In summary, there are differences between humans and rodents in the distribution of BPA. After oral administration, BPA is rapidly metabolised in the gut wall and the liver to BPA-glucuronide. This metabolite is devoid of endocrine activity. In humans, the glucuronide is released from the liver into the systemic circulation and cleared by urinary excretion. Due to the rapid biotransformation and excretion (t1/2 = 5 hours) and plasma protein binding, peak free BPA concentrations in humans after oral exposure that are available for estrogen receptor binding are very low. In contrast, BPA-glucuronide is eliminated in bile in rodents and undergoes enterohepatic recirculation after cleavage to BPA and glucuronic acid by glucuronidase in the intestinal tract. The enterohepatic recirculation results in slow excretion (t1/2 = 15-22 hours) and increased systemic availability of free BPA in rodents.
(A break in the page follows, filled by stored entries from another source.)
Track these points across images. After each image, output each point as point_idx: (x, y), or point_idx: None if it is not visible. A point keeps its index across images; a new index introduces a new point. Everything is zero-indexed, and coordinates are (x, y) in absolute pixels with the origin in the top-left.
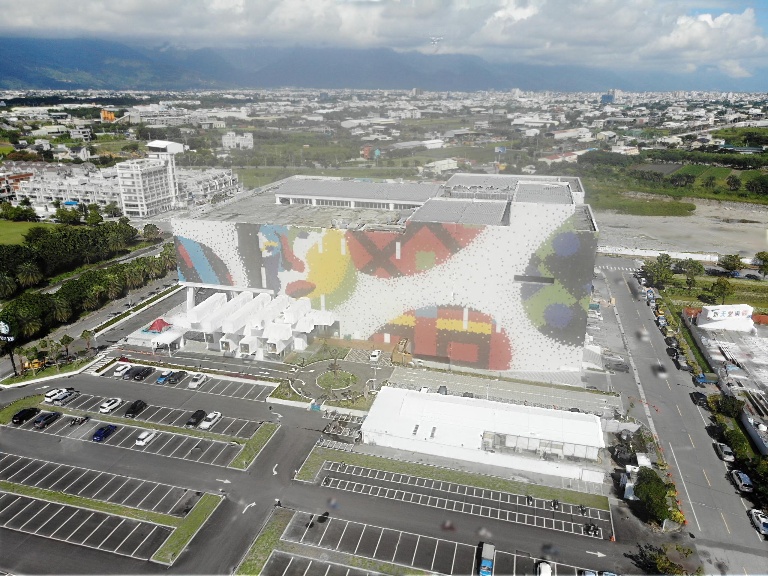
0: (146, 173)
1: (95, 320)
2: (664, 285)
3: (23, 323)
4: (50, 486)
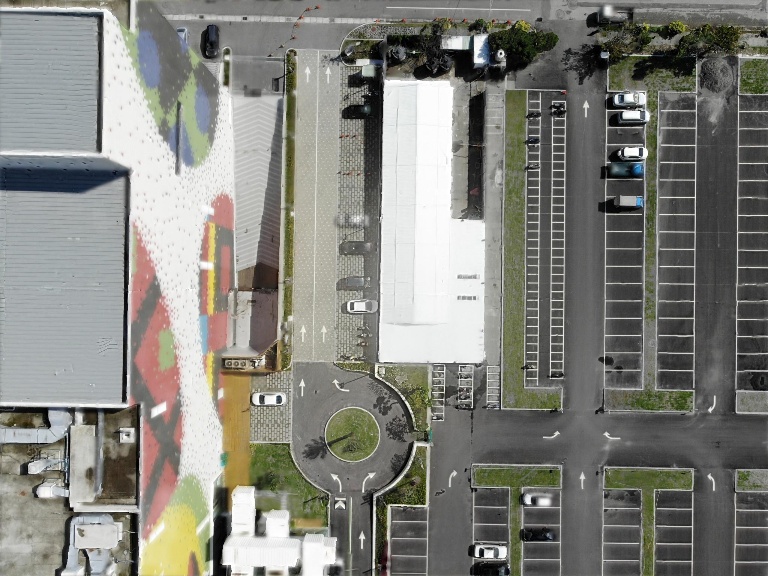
0: None
1: None
2: None
3: None
4: None
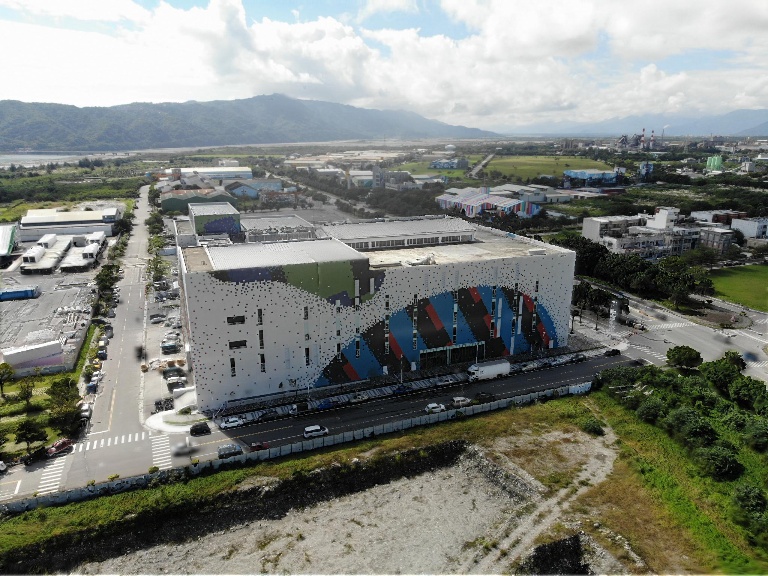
0: None
1: None
2: None
3: None
4: None
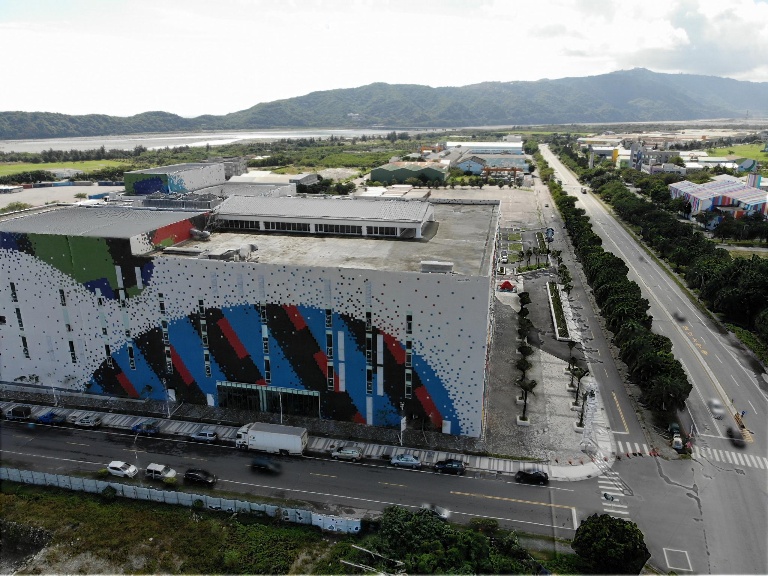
0: None
1: (578, 295)
2: None
3: None
4: None
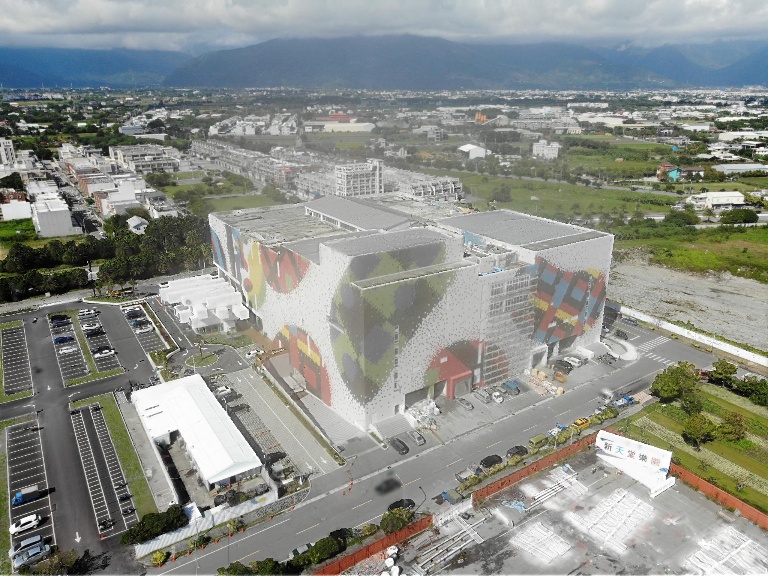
0: (352, 175)
1: (183, 276)
2: (679, 399)
3: (132, 267)
4: (6, 356)
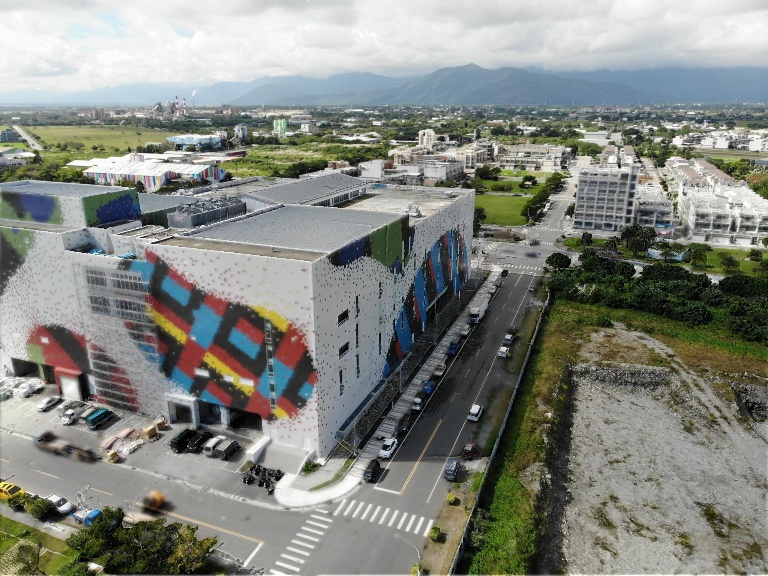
0: (588, 181)
1: None
2: None
3: None
4: None
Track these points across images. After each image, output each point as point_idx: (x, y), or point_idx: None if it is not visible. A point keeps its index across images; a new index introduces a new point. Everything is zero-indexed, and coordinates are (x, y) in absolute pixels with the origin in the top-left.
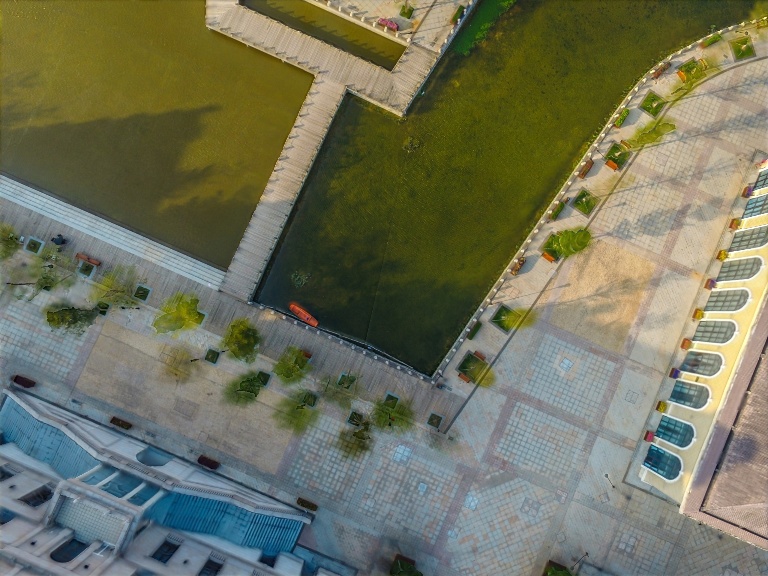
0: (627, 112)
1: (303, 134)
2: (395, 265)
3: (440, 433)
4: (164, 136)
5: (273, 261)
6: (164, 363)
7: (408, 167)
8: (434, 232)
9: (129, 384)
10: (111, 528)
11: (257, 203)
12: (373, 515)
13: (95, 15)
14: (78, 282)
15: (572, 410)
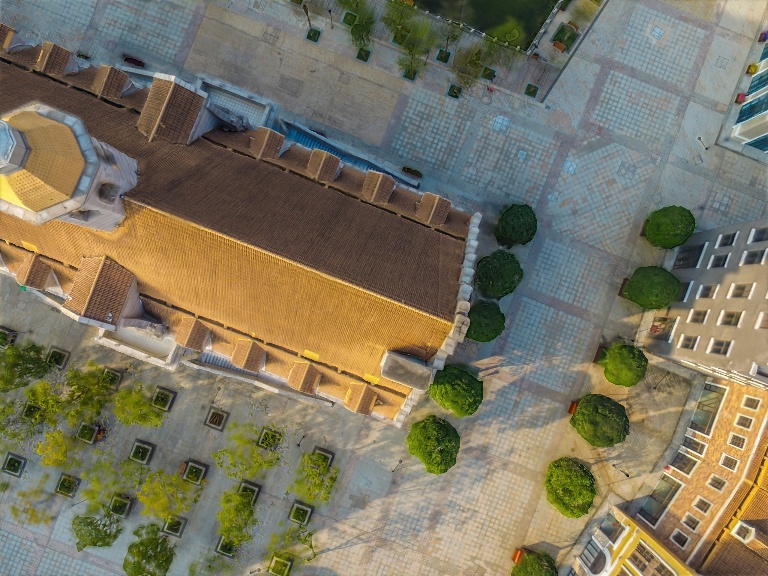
0: None
1: None
2: None
3: (537, 102)
4: None
5: None
6: (267, 43)
7: None
8: None
9: (235, 64)
10: None
11: None
12: (475, 182)
13: None
14: None
15: (664, 77)
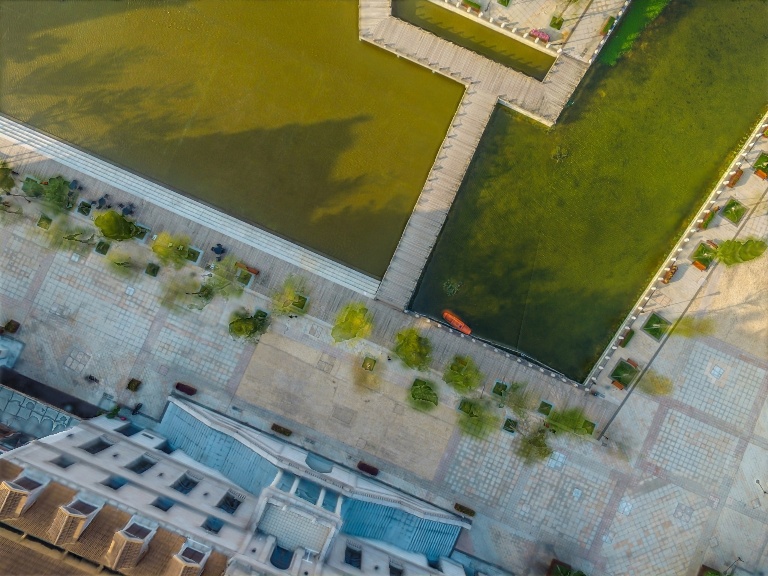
0: None
1: (456, 144)
2: (544, 273)
3: (594, 439)
4: (317, 146)
5: (425, 270)
6: (322, 371)
7: (556, 176)
8: (583, 241)
9: (288, 391)
10: (312, 535)
11: (409, 212)
12: (529, 520)
13: (247, 26)
14: (236, 291)
15: (723, 417)
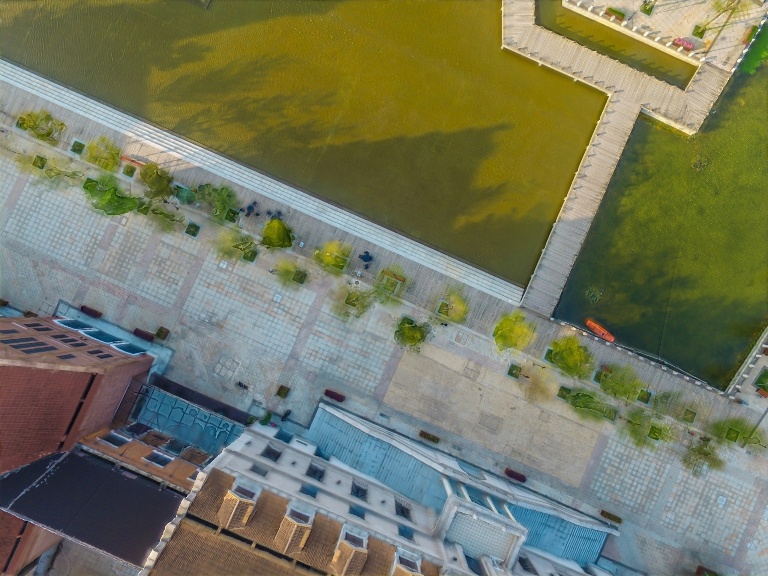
0: None
1: (600, 152)
2: (685, 281)
3: (738, 447)
4: (459, 154)
5: None
6: (468, 378)
7: (696, 185)
8: (723, 249)
9: (435, 398)
10: (496, 543)
11: (552, 220)
12: (674, 527)
13: (390, 34)
14: (383, 298)
15: None
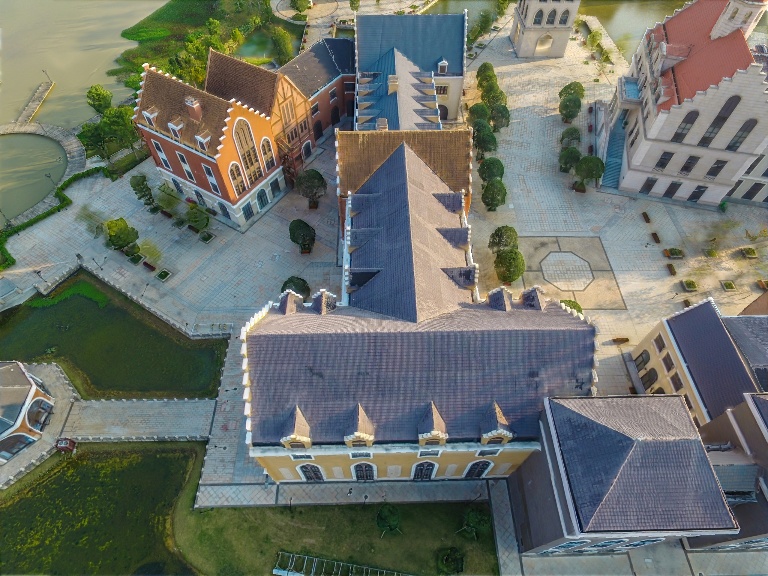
0: (425, 2)
1: None
2: None
3: None
4: (598, 1)
5: None
6: None
7: None
8: None
9: None
10: None
11: None
12: None
13: None
14: None
15: None
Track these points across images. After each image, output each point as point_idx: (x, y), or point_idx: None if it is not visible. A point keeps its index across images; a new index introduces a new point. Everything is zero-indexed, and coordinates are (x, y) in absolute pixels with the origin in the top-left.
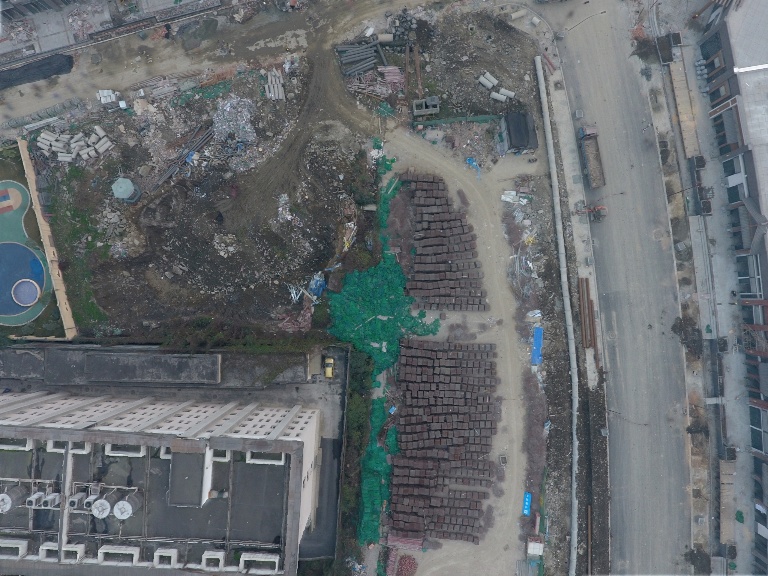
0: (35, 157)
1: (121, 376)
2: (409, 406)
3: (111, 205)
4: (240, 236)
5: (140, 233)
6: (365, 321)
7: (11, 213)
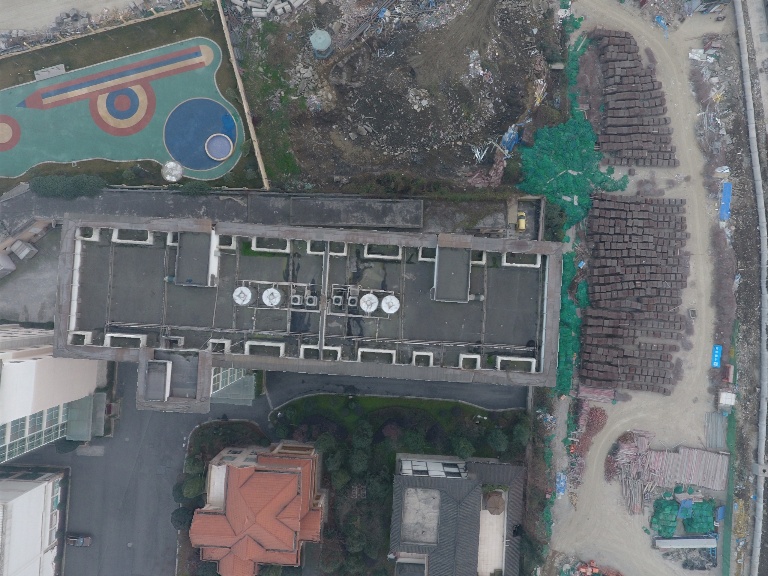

This conclusion is supported by the observation that in urine of rats dosed orally with BPA, a part of the dose was excreted as free BPA in urine (1 -4 % of applied dose, whereas BPA-glucuronide in urine accounted for 20-40 % of applied dose). In both of the human studies and the monkey study free BPA was below the limit of detection in all urine and blood samples (equivalent to a ratio of free BPA to BPA-glucuronide of < 0.5 %). Since free BPA found in urine is translocated from blood to urine in the kidney, these observations of higher free BPA levels in urine of rats compared with primates further support the existence of species differences in blood levels of free BPA between rodents and humans with higher AUCs for free BPA in rats."

Excretion

"The major route of elimination in the rat is via the faeces. The available data indicate that the percentage of the administered dose recovered in the faeces is in the range 50 % to 83 %. Urinary excretion is of secondary importance in the rat, with 13 % to 42 % of the administered dose being recovered in the urine. Over 7 days post-dosing approximately 80 % and 70 % of the administered dose was eliminated in the faeces in males and females, respectively. Elimination was rapid; the majority of the dose was excreted by 72 hours post-dosing. A sex difference was also observed for urinary elimination, with females excreting approximately twice as much radioactivity (24-28 %) than males (14-16 %). A study in female SD rats found that excretion was not affected by pregnancy at 3 different stages of gestation. Data from a number of studies suggest limited excretion of BPA in the milk. However, the data do not allow a reliable quantitative determination to be made.

Following oral administration to rats, a high proportion of the administered dose (45-66 %) was rapidly excreted in the bile in the form of BPA-glucuronide, with the rate of biliary excretion tending to be higher in males than females. Most of the faecal radioactivity was found to be in the form of free BPA. Since BPA has a high oral bioavailability in the rat, the free BPA found in the faeces is more likely to be derived from BPA-glucuronide excreted in the bile and hydrolysed to free BPA in the gastrointestinal tract rather than representing unabsorbed BPA which might have passed along the gastrointestinal tract into the faeces unchanged. Most of the urinary radioactivity was found to be in the form of BPA-glucuronide (82 %) with free BPA and BPA-sulphate making minor contributions (14 % and 4 % respectively).

In contrast to the findings in rodents, in cynomolgus monkeys given BPA orally most of the administered dose (82–85 %) was recovered in the urine, with only 2-3 % of the dose being recovered in the faeces. In two studies in human volunteers given a low dose of BPA orally, the administered dose was completely recovered in the urine as BPA-glucuronide. No free BPA was detected and no gender differences in the kinetics of BPA-glucuronide in plasma and urine were reported."